Assignment: Look through the material beneath and copy each line with the word "pixel".

"""

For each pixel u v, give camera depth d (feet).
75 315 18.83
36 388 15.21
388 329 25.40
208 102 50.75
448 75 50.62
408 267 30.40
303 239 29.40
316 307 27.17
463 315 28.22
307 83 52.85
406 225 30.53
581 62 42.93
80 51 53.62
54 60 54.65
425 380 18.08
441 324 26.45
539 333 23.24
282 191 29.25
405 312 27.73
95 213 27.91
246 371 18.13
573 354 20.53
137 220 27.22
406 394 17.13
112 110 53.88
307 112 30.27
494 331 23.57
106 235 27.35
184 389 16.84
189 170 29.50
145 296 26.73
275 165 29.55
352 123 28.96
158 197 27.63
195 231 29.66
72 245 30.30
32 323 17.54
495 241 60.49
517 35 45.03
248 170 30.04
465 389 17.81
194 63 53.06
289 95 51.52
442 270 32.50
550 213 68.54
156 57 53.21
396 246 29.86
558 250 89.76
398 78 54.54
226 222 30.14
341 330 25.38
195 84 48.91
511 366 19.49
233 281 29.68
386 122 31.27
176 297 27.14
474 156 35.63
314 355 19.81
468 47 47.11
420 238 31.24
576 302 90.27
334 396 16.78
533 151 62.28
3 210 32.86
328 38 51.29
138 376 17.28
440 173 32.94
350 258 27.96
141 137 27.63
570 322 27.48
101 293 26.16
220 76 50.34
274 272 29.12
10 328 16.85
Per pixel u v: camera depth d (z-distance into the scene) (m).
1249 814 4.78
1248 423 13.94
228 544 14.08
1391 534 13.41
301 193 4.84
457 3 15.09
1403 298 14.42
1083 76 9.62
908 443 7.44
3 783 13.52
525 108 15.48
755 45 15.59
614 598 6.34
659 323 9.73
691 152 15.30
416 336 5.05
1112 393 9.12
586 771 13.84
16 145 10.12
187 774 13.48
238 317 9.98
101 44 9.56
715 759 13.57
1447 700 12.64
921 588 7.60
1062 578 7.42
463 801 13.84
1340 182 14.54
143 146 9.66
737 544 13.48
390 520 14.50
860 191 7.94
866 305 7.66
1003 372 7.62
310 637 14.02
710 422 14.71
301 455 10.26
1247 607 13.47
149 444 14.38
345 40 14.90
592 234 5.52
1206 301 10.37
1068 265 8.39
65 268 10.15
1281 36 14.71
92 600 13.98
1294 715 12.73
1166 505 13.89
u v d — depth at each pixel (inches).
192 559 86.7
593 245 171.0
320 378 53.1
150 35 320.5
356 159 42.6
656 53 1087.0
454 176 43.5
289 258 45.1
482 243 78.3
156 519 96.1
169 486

"""

Reply to the task:
For each pixel u v, give camera depth d (feet).
Per pixel u v: camera depth d (z-distance into the scene) (m).
u v d — depth at each pixel (inches).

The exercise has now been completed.